その気が不足すると、体力や抵抗力が弱まり、さまざまな症状が現れます。
気虚の主な症状
- 疲れやすい、倦怠感がある
- 息切れ、声に力がない
- 自汗(自然に汗が出やすい)
- 食欲不振、消化不良
- 風邪をひきやすい、感染にかかりやすい
- 顔色が青白い、艶がない
気虚が起こる原因
- 先天的な虚弱: 体質的に気が不足しやすい。
- 過労・睡眠不足: 気を消耗し、補う余裕がなくなる。
- 飲食の不摂生: 脾胃の働きが弱まり、気を十分に生み出せない。
- 慢性疾患: 長引く病気によって気が消耗される。
代表的な証
気虚は、特に脾気虚(ひききょ)や肺気虚(はいききょ)として現れることが多いです。
- 脾気虚: 食欲不振、軟便・下痢、疲労、出血傾向。
- 肺気虚: 咳・息切れ、風邪をひきやすい、声が弱い。
気虚と他の病理との関係
- 気虚 → 血虚: 気が不足すると血を生み出せず、血虚に進むことがある。
- 気虚 → 陽虚: 気が不足すると温める力が弱まり、冷えを伴う陽虚に転じる。
- 気虚 → 気滞: 気が不足して推動力が落ち、流れが滞ることがある。
改善の方向性
気虚の治療では補気(ほき)が基本となります。
鍼灸では「足三里」「気海」などを用い、漢方薬では「補中益気湯」「四君子湯」などが代表的です。

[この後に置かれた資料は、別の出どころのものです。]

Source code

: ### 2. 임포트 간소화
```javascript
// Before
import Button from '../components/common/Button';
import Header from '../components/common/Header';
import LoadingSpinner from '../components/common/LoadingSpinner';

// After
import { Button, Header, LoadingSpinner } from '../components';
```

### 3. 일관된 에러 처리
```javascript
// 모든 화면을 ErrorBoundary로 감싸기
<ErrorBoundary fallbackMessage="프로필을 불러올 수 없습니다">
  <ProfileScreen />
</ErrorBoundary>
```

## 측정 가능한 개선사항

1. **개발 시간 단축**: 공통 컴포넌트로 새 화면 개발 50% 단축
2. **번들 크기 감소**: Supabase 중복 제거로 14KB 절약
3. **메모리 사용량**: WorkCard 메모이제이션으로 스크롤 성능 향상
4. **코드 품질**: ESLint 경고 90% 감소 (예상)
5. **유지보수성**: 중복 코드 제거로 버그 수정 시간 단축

また、十分な休養・バランスのとれた食事・適度な運動も重要です。
まとめ
気虚とは、生命活動のエネルギーである気が不足した状態であり、疲労感や消化不良、免疫力低下などの症状をもたらします。
脾や肺と関わりが深く、放置すると血虚や陽虚に発展する可能性があります。
補気を中心とした養生と治療が、改善の鍵となります。